■ About this task
Find the line that contains "Microchip攜手美光科技展示高效能PCIe Gen6儲存架" in the entries below. Output it and each later line exactly, and nothing else.

■ Supplied data
++++++

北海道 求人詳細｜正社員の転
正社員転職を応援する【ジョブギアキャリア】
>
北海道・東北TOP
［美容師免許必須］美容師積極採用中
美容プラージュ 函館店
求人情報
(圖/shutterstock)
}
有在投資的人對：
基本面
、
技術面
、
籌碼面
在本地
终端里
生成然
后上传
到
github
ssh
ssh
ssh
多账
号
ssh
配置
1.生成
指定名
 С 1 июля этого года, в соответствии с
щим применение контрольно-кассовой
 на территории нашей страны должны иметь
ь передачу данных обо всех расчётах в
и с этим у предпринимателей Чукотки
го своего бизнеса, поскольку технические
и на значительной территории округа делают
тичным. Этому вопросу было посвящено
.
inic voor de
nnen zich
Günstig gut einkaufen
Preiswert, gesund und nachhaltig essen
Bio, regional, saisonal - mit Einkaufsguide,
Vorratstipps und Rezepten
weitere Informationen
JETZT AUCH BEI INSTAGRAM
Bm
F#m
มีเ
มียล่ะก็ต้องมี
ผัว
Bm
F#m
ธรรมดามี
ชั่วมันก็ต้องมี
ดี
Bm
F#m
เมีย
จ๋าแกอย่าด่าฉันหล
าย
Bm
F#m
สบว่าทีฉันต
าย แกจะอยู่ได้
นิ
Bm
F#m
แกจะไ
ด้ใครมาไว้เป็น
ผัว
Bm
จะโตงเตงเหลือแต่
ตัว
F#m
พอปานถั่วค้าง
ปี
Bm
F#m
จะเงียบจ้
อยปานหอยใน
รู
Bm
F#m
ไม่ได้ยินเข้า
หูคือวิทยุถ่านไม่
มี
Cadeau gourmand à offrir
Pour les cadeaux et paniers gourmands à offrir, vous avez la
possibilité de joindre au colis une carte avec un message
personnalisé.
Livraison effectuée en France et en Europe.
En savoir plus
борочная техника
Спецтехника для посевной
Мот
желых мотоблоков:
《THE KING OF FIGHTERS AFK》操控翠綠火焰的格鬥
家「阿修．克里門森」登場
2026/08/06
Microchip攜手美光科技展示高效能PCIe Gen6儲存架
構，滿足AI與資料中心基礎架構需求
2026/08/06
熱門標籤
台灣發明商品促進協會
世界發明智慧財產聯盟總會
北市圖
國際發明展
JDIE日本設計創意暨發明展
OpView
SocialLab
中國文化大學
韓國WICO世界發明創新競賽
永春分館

++++++

■ Task answer
Microchip攜手美光科技展示高效能PCIe Gen6儲存架
構，滿足AI與資料中心基礎架構需求
2026/08/06
熱門標籤
台灣發明商品促進協會
世界發明智慧財產聯盟總會
北市圖
國際發明展
JDIE日本設計創意暨發明展
OpView
SocialLab
中國文化大學
韓國WICO世界發明創新競賽
永春分館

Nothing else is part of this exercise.